Gradient-based Monte Carlo methods for relaxation approximations of hyperbolic conservation laws
Giulia Bertaglia, Lorenzo Pareschi, Russel E. Caflisch
TL;DR
The paper tackles the high-variance challenge of Monte Carlo solvers for hyperbolic conservation laws and introduces Gradient-based Monte Carlo (GBMC), built on relaxation approximations and gradient sampling, to create grid-free, variance-reducing particle methods. It demonstrates substantial accuracy gains and sharper shock resolution in 1D scalar problems (e.g., Burgers, LWR) and in hyperbolic systems (SWE, Aw–Rascle, Isentropic Euler) compared with standard MC, including handling negative solutions. The work provides a path toward adaptive probabilistic solvers for hyperbolic PDEs and potential extensions to multidimensional problems and kinetic equations.
Abstract
Particle methods based on evolving the spatial derivatives of the solution were originally introduced to simulate reaction-diffusion processes, inspired by vortex methods for the Navier--Stokes equations. Such methods, referred to as gradient random walk methods, were extensively studied in the '90s and have several interesting features, such as being grid free, automatically adapting to the solution by concentrating elements where the gradient is large and significantly reducing the variance of the standard random walk approach.

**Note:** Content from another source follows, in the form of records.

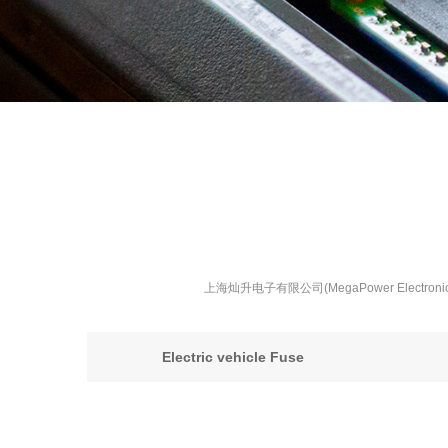
上海灿升电子有限公司(MegaPower Elect
Electric vehicle Fuse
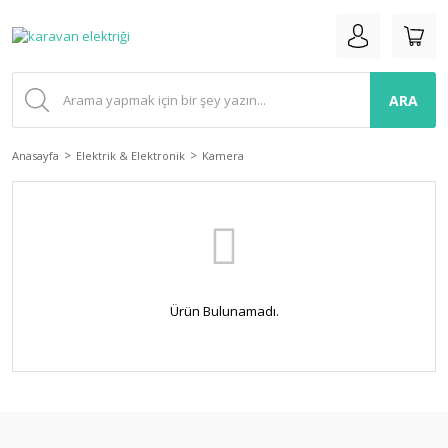
ARA
Anasayfa
Elektrik & Elektronik
Kamera
Ürün Bulunamadı.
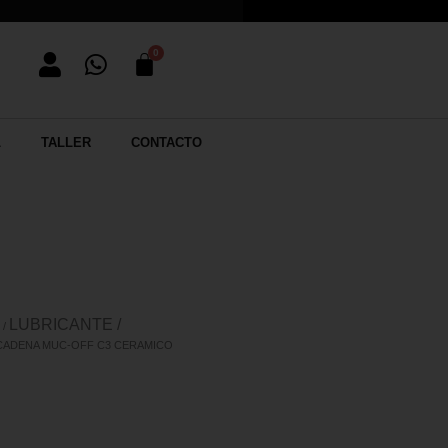
L
TALLER
CONTACTO
LUBRICANTE /
/
 CADENA MUC-OFF C3 CERAMICO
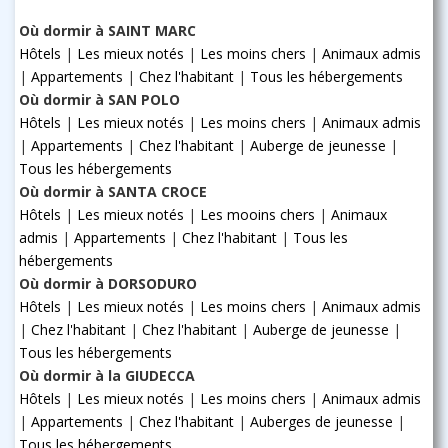
Où dormir à SAINT MARC
Hôtels
|
Les mieux notés
|
Les moins chers
|
Animaux admis
|
Appartements
|
Chez l'habitant
|
Tous les hébergements
Où dormir à SAN POLO
Hôtels
|
Les mieux notés
|
Les moins chers
|
Animaux admis
|
Appartements
|
Chez l'habitant
|
Auberge de jeunesse
|
Tous les hébergements
Où dormir à SANTA CROCE
Hôtels
|
Les mieux notés
|
Les mooins chers
|
Animaux
admis
|
Appartements
|
Chez l'habitant
|
Tous les
hébergements
Où dormir à DORSODURO
Hôtels
|
Les mieux notés
|
Les moins chers
|
Animaux admis
|
Chez l'habitant
|
Chez l'habitant
|
Auberge de jeunesse
|
Tous les hébergements
Où dormir à la GIUDECCA
Hôtels
|
Les mieux notés
|
Les moins chers
|
Animaux admis
|
Appartements
|
Chez l'habitant
|
Auberges de jeunesse
|
Tous les hébergements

In this work, we revive these ideas by showing how to generalize the approach to a larger class of partial differential equations, including hyperbolic systems of conservation laws. To achieve this goal, we first extend the classical Monte Carlo method to relaxation approximation of systems of conservation laws, and subsequently consider a novel particle dynamics based on the spatial derivatives of the solution. The methodology, combined with asymptotic-preserving splitting discretization, yields a way to construct a new class of gradient-based Monte Carlo methods for hyperbolic systems of conservation laws. Several results in one spatial dimension for scalar equations and systems of conservation laws show that the new methods are very promising and yield remarkable improvements compared to standard Monte Carlo approaches, either in terms of variance reduction as well as in describing the shock structure.